Goll also noted that a recent National Research Council report, “Oil in the Sea III,” found a dramatic improvement in spillage from the oil and gas industry and said that one issue in oil spill requirements is “how much credit can be given for the improvements that have occurred” in things like well control. (See sidebar.)

Another issue is differences in cleanup technique requirements. The state requires mechanical recovery, Goll said, while MMS can allow other approaches such as in situ burning.

Incentives still under discussion

On the incentive issue, Goll said four terms of oil and gas lease sales (royalty rate, primary term of the lease, minimum bid and rental rate) can be varied by sale, and the agency is looking at how those terms can be set to provide an economic incentive to industry. MMS is also looking at using royalty suspension volumes in Alaska, an amount of oil or gas which can be produced free of royalty.

MMS is also looking at price floors — it would suspend royalties if the value of oil dropped below a certain price — and price ceilings, where royalty suspension volumes would stop if the price exceeds a certain amount. The ceiling, he said, protects the federal government and taxpayers from giving away too much of the royalties.

Goll said the MMS is looking at allowing operators more time to inventory what is around a discovery and said it hopes to have a rule on that change published in the Federal Register within the next month or two.





Oil in the Sea III

The study “Oil in the Sea III” is the third report from the National Academies on petroleum released to the marine environment.

“New estimates indicate that the overall amount of petroleum released to the marine environment may be lower than earlier thought,” the Academies say in the study, a manuscript version of which is available online through the National Academies Press at:

http://search.nap.edu/nap-cgi/naptitle.cgi?Search=Oil+in+the+Sea+III.

The reduced amount of petroleum “reflects, in part, advances over the last decade in marine transportation and oil and gas production techniques,” the report says.
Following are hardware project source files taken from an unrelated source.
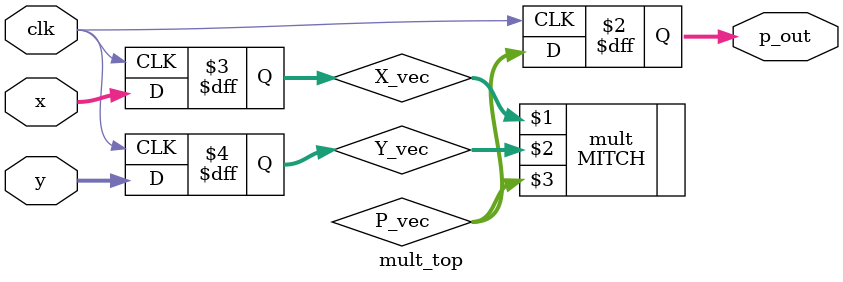
<source format=v>

`include "timescale.v"

module mult_top(
    // Clock and reset
    input clk,
    // Input X has a form x_i%d where %d denotes the bit number
    input  [15:0] x,
    // Input Y has a form y_i%d where %d denotes the bit number
    input  [15:0] y,
    // Output P has a form p_out%d where %d denotes the bit number
    output reg [31:0] p_out
    );

    
    // Now we have X_vec and Y_vec signal 
    // Then we do processing with these signals and store the 
    // intermidiate result in P_vec
    // For example purposes X_vec and Y_vec are concanated and stored in P_vec
    wire [31:0] P_vec;
    reg [15:0] X_vec;
    reg [15:0] Y_vec;
    
    MITCH mult(X_vec,Y_vec,P_vec); 

 
    always @(posedge clk) 
    begin
        p_out = P_vec;
        X_vec = x;
        Y_vec = y;
    end

endmodule 


</source>
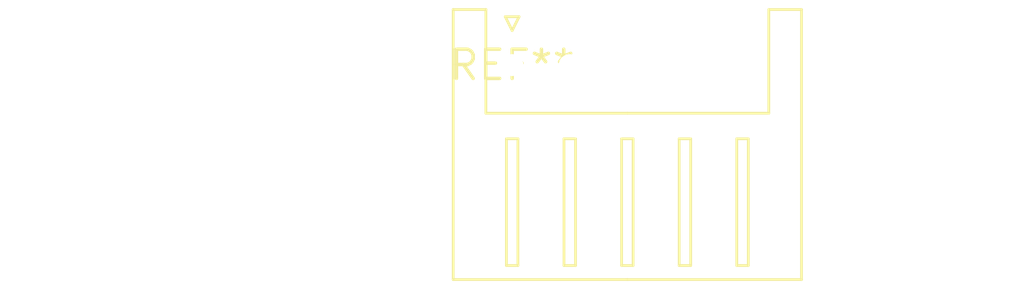
<source format=kicad_pcb>
(kicad_pcb (version 20240108) (generator pcbnew)

  (general
    (thickness 1.6)
  )

  (paper "A4")
  (layers
    (0 "F.Cu" signal)
    (31 "B.Cu" signal)
    (32 "B.Adhes" user "B.Adhesive")
    (33 "F.Adhes" user "F.Adhesive")
    (34 "B.Paste" user)
    (35 "F.Paste" user)
    (36 "B.SilkS" user "B.Silkscreen")
    (37 "F.SilkS" user "F.Silkscreen")
    (38 "B.Mask" user)
    (39 "F.Mask" user)
    (40 "Dwgs.User" user "User.Drawings")
    (41 "Cmts.User" user "User.Comments")
    (42 "Eco1.User" user "User.Eco1")
    (43 "Eco2.User" user "User.Eco2")
    (44 "Edge.Cuts" user)
    (45 "Margin" user)
    (46 "B.CrtYd" user "B.Courtyard")
    (47 "F.CrtYd" user "F.Courtyard")
    (48 "B.Fab" user)
    (49 "F.Fab" user)
    (50 "User.1" user)
    (51 "User.2" user)
    (52 "User.3" user)
    (53 "User.4" user)
    (54 "User.5" user)
    (55 "User.6" user)
    (56 "User.7" user)
    (57 "User.8" user)
    (58 "User.9" user)
  )

  (setup
    (pad_to_mask_clearance 0)
    (pcbplotparams
      (layerselection 0x00010fc_ffffffff)
      (plot_on_all_layers_selection 0x0000000_00000000)
      (disableapertmacros false)
      (usegerberextensions false)
      (usegerberattributes false)
      (usegerberadvancedattributes false)
      (creategerberjobfile false)
      (dashed_line_dash_ratio 12.000000)
      (dashed_line_gap_ratio 3.000000)
      (svgprecision 4)
      (plotframeref false)
      (viasonmask false)
      (mode 1)
      (useauxorigin false)
      (hpglpennumber 1)
      (hpglpenspeed 20)
      (hpglpendiameter 15.000000)
      (dxfpolygonmode false)
      (dxfimperialunits false)
      (dxfusepcbnewfont false)
      (psnegative false)
      (psa4output false)
      (plotreference false)
      (plotvalue false)
      (plotinvisibletext false)
      (sketchpadsonfab false)
      (subtractmaskfromsilk false)
      (outputformat 1)
      (mirror false)
      (drillshape 1)
      (scaleselection 1)
      (outputdirectory "")
    )
  )

  (net 0 "")

  (footprint "JST_XH_S5B-XH-A_1x05_P2.50mm_Horizontal" (layer "F.Cu") (at 0 0))

)

</source>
Spillage in North American waters from 1990 to 1999 was less than one-third that of the previous decade, “and, despite increased production, reductions in releases during oil and gas exploration and production have been dramatic as well.”
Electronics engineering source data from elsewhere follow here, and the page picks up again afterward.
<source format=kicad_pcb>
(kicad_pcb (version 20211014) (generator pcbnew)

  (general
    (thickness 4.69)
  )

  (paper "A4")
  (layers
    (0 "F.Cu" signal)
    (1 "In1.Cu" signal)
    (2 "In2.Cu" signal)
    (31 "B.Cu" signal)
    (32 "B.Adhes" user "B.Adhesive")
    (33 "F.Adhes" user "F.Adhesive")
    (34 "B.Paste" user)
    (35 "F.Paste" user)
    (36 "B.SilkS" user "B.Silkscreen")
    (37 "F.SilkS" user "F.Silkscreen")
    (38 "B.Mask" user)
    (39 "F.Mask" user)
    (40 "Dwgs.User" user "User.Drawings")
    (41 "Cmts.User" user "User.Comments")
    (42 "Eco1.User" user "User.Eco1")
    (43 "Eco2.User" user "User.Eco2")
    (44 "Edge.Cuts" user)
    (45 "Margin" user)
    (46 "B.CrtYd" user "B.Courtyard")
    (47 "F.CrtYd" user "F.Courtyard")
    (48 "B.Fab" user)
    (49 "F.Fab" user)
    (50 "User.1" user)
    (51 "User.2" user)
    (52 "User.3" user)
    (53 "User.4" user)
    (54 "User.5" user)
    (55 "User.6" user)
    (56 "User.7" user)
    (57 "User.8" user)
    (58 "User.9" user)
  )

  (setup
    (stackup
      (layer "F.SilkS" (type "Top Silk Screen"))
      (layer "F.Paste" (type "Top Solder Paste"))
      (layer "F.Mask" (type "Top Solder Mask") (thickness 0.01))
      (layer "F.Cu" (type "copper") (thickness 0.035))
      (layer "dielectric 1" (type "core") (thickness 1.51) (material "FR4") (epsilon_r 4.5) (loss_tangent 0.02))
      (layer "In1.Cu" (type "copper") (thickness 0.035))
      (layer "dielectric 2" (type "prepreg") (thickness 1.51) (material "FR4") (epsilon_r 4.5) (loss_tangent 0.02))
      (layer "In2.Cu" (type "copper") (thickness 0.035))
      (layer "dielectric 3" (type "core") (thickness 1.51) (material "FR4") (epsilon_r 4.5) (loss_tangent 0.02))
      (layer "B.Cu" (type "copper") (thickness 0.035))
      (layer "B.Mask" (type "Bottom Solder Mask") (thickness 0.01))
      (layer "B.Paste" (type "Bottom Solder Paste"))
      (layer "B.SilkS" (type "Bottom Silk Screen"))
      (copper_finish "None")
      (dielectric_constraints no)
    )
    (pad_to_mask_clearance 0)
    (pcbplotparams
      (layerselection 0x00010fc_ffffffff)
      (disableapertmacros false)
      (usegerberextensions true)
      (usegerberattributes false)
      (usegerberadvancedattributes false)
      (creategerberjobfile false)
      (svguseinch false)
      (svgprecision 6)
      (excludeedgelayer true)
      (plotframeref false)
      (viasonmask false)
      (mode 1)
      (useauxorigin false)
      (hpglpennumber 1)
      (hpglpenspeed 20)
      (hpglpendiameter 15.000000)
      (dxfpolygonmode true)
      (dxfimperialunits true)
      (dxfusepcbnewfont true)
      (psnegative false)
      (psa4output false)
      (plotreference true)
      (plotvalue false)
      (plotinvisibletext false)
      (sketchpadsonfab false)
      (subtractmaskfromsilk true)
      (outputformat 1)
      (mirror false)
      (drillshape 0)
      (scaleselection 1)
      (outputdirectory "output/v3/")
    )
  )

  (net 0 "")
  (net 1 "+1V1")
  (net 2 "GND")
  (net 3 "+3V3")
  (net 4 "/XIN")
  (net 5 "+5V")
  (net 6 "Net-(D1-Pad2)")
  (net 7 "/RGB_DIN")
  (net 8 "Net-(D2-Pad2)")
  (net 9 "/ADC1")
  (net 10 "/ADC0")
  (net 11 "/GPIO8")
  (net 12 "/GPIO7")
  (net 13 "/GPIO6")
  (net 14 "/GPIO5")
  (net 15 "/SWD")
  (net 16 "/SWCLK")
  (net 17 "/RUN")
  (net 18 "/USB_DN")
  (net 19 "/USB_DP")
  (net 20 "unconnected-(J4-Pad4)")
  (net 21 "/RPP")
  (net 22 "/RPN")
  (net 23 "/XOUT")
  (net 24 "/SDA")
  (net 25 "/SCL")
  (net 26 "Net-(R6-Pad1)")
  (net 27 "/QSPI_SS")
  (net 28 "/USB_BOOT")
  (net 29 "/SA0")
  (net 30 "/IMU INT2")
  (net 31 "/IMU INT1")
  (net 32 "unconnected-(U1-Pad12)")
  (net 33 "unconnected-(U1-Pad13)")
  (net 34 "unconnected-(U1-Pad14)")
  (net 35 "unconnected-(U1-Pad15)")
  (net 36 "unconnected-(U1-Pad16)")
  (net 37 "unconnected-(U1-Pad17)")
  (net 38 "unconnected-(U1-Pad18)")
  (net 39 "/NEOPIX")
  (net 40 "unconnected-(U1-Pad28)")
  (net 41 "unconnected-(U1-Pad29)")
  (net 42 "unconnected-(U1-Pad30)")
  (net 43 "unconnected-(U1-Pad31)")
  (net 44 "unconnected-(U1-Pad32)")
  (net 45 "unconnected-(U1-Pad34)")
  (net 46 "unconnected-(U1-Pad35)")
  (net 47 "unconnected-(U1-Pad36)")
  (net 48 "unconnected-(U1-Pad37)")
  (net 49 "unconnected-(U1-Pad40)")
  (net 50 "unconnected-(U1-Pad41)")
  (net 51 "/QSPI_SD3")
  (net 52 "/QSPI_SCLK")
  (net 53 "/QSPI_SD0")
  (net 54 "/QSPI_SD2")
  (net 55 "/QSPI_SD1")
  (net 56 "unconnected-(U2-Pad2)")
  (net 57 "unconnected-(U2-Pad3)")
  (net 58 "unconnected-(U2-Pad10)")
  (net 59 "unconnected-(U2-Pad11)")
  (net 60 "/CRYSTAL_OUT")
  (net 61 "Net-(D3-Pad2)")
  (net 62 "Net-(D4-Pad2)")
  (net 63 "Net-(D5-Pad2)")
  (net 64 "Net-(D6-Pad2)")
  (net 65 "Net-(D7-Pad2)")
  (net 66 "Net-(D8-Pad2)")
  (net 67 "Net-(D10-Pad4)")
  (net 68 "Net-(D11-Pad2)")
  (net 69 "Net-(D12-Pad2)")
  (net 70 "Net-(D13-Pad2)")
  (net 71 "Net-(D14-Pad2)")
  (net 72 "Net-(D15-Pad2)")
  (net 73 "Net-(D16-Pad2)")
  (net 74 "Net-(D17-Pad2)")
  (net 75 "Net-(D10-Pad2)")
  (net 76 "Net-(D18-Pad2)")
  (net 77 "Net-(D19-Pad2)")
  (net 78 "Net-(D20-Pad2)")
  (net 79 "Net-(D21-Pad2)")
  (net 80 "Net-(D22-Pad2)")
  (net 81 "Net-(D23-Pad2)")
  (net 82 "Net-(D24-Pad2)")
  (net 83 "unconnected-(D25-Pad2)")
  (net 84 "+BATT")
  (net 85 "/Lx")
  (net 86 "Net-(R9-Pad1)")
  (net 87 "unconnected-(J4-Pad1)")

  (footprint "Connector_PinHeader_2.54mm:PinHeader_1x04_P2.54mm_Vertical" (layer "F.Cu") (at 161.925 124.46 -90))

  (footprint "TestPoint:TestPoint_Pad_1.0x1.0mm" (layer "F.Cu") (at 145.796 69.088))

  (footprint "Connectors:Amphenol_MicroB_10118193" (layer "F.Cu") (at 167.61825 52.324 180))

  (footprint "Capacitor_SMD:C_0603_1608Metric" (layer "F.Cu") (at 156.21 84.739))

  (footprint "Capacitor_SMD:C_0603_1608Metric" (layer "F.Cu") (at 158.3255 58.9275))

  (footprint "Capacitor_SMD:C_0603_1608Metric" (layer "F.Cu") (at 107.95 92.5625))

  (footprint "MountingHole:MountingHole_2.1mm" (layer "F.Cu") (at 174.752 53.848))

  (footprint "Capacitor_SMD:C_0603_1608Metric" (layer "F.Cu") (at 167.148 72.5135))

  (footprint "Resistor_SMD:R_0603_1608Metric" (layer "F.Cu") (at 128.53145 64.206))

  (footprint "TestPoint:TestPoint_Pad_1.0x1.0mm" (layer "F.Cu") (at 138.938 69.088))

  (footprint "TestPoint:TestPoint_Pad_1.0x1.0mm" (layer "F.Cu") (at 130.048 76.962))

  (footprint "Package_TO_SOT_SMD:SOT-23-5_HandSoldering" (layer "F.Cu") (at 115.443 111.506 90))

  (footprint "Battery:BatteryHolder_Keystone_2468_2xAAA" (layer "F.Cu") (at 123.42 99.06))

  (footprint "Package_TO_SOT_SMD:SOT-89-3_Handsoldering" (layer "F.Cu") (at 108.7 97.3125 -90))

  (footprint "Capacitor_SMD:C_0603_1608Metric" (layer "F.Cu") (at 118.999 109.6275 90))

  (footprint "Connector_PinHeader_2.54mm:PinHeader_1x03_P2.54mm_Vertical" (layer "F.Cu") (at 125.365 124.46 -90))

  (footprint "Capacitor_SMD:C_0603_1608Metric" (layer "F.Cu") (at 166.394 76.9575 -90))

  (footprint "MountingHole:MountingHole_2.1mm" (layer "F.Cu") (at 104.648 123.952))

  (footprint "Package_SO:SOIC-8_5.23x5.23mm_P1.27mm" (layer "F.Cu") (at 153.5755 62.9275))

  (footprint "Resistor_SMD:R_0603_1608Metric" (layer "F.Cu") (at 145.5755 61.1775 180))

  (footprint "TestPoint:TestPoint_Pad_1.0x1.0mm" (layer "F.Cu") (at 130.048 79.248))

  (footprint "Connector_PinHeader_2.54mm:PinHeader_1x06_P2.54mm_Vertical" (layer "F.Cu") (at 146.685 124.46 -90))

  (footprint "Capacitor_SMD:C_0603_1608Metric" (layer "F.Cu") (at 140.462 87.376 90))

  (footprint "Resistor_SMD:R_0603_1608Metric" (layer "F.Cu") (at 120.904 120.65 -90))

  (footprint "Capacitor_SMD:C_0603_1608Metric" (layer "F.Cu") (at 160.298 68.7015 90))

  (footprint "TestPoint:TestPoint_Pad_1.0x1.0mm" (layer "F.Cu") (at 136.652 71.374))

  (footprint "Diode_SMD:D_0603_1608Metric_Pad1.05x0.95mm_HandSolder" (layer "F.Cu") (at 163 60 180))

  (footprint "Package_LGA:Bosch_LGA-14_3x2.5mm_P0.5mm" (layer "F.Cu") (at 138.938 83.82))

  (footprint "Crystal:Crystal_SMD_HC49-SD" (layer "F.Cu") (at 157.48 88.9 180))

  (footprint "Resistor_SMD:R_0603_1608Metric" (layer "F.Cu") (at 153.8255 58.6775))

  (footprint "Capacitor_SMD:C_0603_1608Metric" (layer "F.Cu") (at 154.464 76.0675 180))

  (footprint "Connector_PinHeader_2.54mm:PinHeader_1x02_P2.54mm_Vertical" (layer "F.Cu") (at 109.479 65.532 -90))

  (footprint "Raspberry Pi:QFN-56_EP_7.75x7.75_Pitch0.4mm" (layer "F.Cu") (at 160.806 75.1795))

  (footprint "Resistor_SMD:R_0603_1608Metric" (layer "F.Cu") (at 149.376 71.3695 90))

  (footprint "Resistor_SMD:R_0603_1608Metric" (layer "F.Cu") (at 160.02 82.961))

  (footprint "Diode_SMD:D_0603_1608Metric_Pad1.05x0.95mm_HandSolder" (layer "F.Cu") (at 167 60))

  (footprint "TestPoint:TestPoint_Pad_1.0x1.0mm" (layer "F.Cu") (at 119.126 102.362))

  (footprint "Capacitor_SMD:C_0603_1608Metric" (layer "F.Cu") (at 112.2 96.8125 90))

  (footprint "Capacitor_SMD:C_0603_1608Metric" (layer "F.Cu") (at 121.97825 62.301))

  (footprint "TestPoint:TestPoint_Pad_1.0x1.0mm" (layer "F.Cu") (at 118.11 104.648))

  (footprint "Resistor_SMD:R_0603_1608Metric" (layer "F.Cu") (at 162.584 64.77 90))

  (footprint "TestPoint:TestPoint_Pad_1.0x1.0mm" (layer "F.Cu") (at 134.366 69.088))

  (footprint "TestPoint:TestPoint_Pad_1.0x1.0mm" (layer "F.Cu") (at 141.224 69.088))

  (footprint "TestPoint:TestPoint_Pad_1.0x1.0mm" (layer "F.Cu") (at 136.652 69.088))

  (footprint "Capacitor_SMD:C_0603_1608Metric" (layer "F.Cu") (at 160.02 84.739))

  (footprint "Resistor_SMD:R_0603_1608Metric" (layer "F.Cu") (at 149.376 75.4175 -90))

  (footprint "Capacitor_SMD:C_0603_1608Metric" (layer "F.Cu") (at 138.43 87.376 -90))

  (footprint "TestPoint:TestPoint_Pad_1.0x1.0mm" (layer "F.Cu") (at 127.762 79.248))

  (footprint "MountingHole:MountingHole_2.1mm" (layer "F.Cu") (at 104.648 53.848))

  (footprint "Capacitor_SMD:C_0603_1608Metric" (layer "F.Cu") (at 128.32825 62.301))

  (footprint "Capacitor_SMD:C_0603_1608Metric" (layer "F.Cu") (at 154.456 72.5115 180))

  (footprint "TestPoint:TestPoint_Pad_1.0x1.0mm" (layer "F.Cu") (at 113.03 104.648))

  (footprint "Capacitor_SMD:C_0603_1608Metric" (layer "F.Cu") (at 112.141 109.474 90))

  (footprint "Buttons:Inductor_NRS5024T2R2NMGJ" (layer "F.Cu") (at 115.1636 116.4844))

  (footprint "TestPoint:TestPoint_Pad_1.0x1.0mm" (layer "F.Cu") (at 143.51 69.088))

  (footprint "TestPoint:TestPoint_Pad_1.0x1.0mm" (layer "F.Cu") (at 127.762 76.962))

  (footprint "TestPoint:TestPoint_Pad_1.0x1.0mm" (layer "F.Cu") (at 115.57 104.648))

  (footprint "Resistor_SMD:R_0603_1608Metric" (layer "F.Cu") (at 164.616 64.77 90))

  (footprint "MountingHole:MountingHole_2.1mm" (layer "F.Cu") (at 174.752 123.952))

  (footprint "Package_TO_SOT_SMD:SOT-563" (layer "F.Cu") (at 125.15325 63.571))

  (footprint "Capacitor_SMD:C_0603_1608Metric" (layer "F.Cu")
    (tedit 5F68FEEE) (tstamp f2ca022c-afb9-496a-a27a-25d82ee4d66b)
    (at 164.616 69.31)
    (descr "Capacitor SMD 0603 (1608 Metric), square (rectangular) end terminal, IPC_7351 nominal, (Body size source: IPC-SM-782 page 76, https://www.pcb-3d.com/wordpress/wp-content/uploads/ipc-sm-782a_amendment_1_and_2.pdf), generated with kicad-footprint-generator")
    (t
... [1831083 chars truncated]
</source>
The releases from extraction and transportation represent less than 10 percent of releases from human activities, most of which comes “during consumption of petroleum, which include urban runoff, polluted rivers, and discharges from commercial and recreational marine vessels,” which combined account for 85 percent of releases in North American waters, the study said.

The study’s “best estimate” numbers for North America are 260,000 tonnes of releases with 160,000 tonnes (62.5 percent) from natural seeps, 3,000 tonnes (1.2 percent) from petroleum extraction, 9,100 tonnes (3.6 percent) from petroleum transportation and 84,000 tonnes (32.8 percent) from petroleum consumption.